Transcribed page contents
==============================

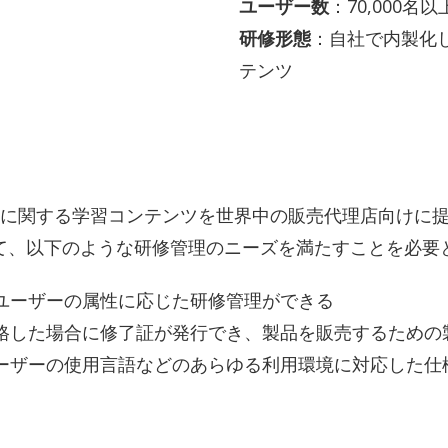
ユーザー数
：70,000名以
研修形態
：自社で内製化
テンツ
等に関する学習コンテンツを世界中の販売代理店向けに
して、以下のような研修管理のニーズを満たすことを必要
ユーザーの属性に応じた研修管理ができる
格した場合に修了証が発行でき、製品を販売するための
ーザーの使用言語などのあらゆる利用環境に対応した仕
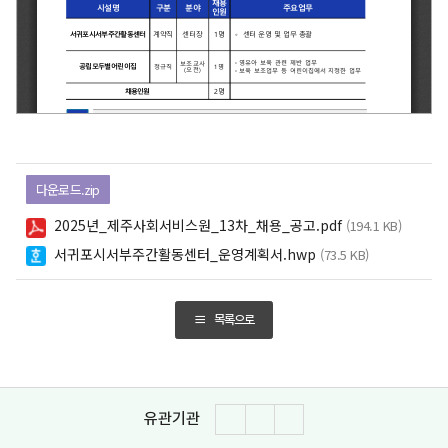
다운로드.zip
2025년_제주사회서비스원_13차_채용_공고.pdf
(194.1 KB)
서귀포시서부주간활동센터_운영계획서.hwp
(73.5 KB)
목록으로
유관기관
이전
다음
일시정지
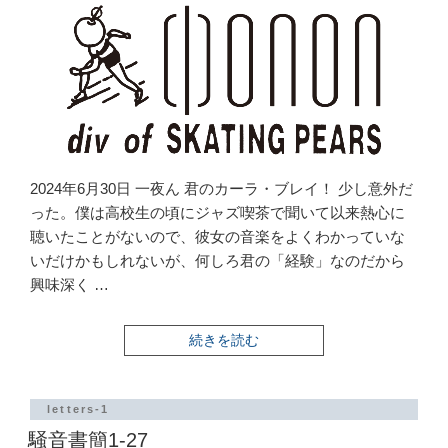
2024年6月30日 一夜ん 君のカーラ・ブレイ！ 少し意外だ
った。僕は高校生の頃にジャズ喫茶で聞いて以来熱心に
聴いたことがないので、彼女の音楽をよくわかっていな
いだけかもしれないが、何しろ君の「経験」なのだから
興味深く …
“騒
続きを読む
音
書
簡
1-
letters-1
28”
騒音書簡1-27
の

==============================

__Instruction__. Please update the listing above, changing "letters-1" to "letters-2" and keeping everything else the same. Omit the pictures from your answer.

__Task solution__.
ユーザー数
：70,000名以
研修形態
：自社で内製化
テンツ
等に関する学習コンテンツを世界中の販売代理店向けに
して、以下のような研修管理のニーズを満たすことを必要
ユーザーの属性に応じた研修管理ができる
格した場合に修了証が発行でき、製品を販売するための
ーザーの使用言語などのあらゆる利用環境に対応した仕
다운로드.zip
2025년_제주사회서비스원_13차_채용_공고.pdf
(194.1 KB)
서귀포시서부주간활동센터_운영계획서.hwp
(73.5 KB)
목록으로
유관기관
이전
다음
일시정지
2024年6月30日 一夜ん 君のカーラ・ブレイ！ 少し意外だ
った。僕は高校生の頃にジャズ喫茶で聞いて以来熱心に
聴いたことがないので、彼女の音楽をよくわかっていな
いだけかもしれないが、何しろ君の「経験」なのだから
興味深く …
“騒
続きを読む
音
書
簡
1-
letters-2
28”
騒音書簡1-27
の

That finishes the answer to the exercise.